Friends we have been called to our greatest hour. The forces of history have put us in a position of great peril, but also of great promise. For out of destruction often comes creation. So let’s grab on to our deepest currents of hope, and fight the good fight with the sword of Spirit and the armour of God. If we can reject the forces that try to divide and conquer us, and come together collectively, as the body of Christ, as one humanity, I believe that we’ll come on up for the rising together. If we remember joy, even amidst our coming hardships, I believe that we’ll reach the new earth that’s calling to us from our blessed future. So let’s keep our eyes on the prize, and hold on.
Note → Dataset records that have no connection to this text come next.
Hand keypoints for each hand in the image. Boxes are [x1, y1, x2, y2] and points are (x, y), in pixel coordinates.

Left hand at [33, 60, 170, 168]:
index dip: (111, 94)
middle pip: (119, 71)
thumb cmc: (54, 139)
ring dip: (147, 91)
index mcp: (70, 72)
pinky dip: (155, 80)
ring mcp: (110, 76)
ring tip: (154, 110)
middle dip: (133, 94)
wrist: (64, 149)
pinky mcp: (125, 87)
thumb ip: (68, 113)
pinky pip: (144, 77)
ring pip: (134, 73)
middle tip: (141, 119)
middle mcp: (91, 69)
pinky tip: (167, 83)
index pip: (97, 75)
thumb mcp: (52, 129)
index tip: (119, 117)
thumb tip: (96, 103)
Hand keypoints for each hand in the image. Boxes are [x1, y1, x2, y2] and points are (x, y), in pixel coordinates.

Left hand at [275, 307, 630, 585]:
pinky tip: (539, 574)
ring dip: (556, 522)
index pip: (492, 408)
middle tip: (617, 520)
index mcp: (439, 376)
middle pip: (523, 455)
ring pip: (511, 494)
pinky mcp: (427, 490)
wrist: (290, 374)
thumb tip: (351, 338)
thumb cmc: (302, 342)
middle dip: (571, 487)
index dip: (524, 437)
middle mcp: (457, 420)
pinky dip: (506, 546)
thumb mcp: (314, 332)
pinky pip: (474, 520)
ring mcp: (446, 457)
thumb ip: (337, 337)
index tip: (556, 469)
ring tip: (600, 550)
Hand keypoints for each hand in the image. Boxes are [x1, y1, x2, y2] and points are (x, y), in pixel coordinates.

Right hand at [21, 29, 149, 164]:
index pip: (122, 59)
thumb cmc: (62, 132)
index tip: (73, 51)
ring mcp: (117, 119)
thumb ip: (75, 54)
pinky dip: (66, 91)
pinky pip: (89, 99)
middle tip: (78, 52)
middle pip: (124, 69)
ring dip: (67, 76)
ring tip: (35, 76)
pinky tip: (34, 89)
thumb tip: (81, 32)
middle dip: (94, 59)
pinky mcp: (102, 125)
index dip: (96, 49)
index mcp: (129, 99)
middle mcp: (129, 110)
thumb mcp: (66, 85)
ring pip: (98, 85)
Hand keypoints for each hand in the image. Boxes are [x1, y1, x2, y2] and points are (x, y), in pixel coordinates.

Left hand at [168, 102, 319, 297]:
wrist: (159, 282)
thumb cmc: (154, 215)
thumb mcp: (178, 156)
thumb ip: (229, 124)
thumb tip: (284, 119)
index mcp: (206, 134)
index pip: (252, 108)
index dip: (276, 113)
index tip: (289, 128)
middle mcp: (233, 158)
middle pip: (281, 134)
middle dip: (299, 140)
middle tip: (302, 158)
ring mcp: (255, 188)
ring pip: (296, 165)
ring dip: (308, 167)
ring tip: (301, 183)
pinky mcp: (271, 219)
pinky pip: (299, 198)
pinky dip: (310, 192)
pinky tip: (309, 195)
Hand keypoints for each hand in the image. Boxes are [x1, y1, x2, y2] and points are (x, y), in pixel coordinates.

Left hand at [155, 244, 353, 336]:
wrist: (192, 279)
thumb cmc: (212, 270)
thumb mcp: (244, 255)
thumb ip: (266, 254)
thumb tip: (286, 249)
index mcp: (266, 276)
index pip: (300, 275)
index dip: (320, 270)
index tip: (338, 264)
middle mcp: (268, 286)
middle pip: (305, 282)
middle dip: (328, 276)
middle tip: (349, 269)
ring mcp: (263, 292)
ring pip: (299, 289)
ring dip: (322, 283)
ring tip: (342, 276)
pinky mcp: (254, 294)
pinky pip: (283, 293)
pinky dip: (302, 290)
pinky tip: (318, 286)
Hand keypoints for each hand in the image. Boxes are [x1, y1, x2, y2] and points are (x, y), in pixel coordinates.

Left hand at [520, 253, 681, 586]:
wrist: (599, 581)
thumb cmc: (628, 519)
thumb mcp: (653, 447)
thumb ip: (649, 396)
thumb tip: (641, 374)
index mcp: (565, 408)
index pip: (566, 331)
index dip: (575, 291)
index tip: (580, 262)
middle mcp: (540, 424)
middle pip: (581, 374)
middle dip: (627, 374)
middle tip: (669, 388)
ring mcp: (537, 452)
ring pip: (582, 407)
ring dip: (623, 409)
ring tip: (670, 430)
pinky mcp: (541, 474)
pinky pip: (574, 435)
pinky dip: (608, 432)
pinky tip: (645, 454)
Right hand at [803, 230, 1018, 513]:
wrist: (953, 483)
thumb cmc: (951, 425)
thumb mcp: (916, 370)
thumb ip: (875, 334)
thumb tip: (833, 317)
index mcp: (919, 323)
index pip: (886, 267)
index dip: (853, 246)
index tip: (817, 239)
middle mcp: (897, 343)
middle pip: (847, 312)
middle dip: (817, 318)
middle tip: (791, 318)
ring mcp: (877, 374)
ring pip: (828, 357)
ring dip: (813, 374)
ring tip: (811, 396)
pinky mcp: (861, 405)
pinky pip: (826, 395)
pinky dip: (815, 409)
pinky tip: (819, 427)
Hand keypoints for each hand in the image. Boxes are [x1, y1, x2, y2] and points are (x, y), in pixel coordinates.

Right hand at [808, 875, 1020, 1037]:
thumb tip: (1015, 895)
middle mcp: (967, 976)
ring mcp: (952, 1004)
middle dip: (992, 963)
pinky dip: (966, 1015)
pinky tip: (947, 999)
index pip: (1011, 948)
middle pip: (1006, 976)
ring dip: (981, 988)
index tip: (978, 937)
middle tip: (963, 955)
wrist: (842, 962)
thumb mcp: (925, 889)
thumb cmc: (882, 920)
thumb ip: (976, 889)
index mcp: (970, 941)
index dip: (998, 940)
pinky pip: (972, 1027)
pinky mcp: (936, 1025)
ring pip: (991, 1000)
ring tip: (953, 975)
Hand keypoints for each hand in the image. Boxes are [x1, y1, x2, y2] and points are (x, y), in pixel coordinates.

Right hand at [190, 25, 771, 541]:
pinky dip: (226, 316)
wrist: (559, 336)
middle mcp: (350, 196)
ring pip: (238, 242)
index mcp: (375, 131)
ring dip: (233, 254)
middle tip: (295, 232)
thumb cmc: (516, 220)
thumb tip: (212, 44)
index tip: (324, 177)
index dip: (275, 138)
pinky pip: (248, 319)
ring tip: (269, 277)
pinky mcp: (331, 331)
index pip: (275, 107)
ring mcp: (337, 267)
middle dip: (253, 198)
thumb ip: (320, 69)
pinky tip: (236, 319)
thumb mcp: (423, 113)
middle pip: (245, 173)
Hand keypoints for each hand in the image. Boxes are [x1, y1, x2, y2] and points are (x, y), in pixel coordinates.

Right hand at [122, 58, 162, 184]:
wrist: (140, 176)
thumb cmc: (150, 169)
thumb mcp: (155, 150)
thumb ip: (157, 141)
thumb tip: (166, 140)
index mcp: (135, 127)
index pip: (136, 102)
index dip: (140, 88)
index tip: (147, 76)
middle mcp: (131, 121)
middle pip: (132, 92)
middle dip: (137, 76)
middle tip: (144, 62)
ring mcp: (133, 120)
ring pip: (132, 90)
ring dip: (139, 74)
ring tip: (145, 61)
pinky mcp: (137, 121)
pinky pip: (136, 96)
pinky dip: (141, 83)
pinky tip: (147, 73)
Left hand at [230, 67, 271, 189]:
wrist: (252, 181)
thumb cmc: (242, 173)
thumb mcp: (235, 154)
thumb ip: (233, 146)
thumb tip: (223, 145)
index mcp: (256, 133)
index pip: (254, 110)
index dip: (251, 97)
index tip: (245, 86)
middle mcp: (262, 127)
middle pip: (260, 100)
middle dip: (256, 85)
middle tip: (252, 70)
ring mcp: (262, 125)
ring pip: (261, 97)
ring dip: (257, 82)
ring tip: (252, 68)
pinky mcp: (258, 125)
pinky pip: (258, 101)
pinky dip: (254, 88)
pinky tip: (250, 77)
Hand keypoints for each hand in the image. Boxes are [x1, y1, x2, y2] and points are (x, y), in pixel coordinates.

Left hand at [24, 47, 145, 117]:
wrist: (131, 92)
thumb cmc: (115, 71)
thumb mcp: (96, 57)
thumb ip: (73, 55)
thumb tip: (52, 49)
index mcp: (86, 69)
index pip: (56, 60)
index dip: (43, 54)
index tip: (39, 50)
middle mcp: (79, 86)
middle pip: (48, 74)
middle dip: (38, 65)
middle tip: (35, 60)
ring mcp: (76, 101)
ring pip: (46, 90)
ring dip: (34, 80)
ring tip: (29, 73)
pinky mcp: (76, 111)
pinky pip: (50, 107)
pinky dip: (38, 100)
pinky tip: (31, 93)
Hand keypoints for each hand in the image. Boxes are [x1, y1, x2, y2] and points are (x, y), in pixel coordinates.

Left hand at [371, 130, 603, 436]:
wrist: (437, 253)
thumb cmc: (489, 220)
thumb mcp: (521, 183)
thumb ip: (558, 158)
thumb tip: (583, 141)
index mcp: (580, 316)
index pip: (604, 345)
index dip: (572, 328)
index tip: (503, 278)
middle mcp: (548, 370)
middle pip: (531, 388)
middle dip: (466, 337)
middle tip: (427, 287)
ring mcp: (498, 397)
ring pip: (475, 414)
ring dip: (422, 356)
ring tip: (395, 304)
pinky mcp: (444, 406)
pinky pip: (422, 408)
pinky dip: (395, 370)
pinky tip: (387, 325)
Amen.
Paul and Silas thought
Dungeon shook and
The chains came off
Keep your eyes on the prize
And hold on
Freedom’s name is mighty sweet
And soon we’re gonna meet
Keep your eyes on the prize
– ‘Eyes on the Prize’, Bruce Springsteen and the Seeger Sessions Band
(1) Quoted in: Leonora Tubbs Tisdale, Prophetic Preaching, p.9.
(2) Scholars now know that not all these letters were written by the historical Paul, but that Ephesians and Colossians, as well as 1st and 2nd Timothy and Titus, were written by authors coming after Paul but working in the Pauline tradition. For the sake of simplicity in this sermon, I just proceeded as though this was all Paul of Tarsus. However, the athletic and military metaphors run throughout all of the letters or the whole Pauline tradition. See Marcus Borg and John Dominic Crossan’s book The First Paul for a more detailed breakdown on the ‘three Paul’s’.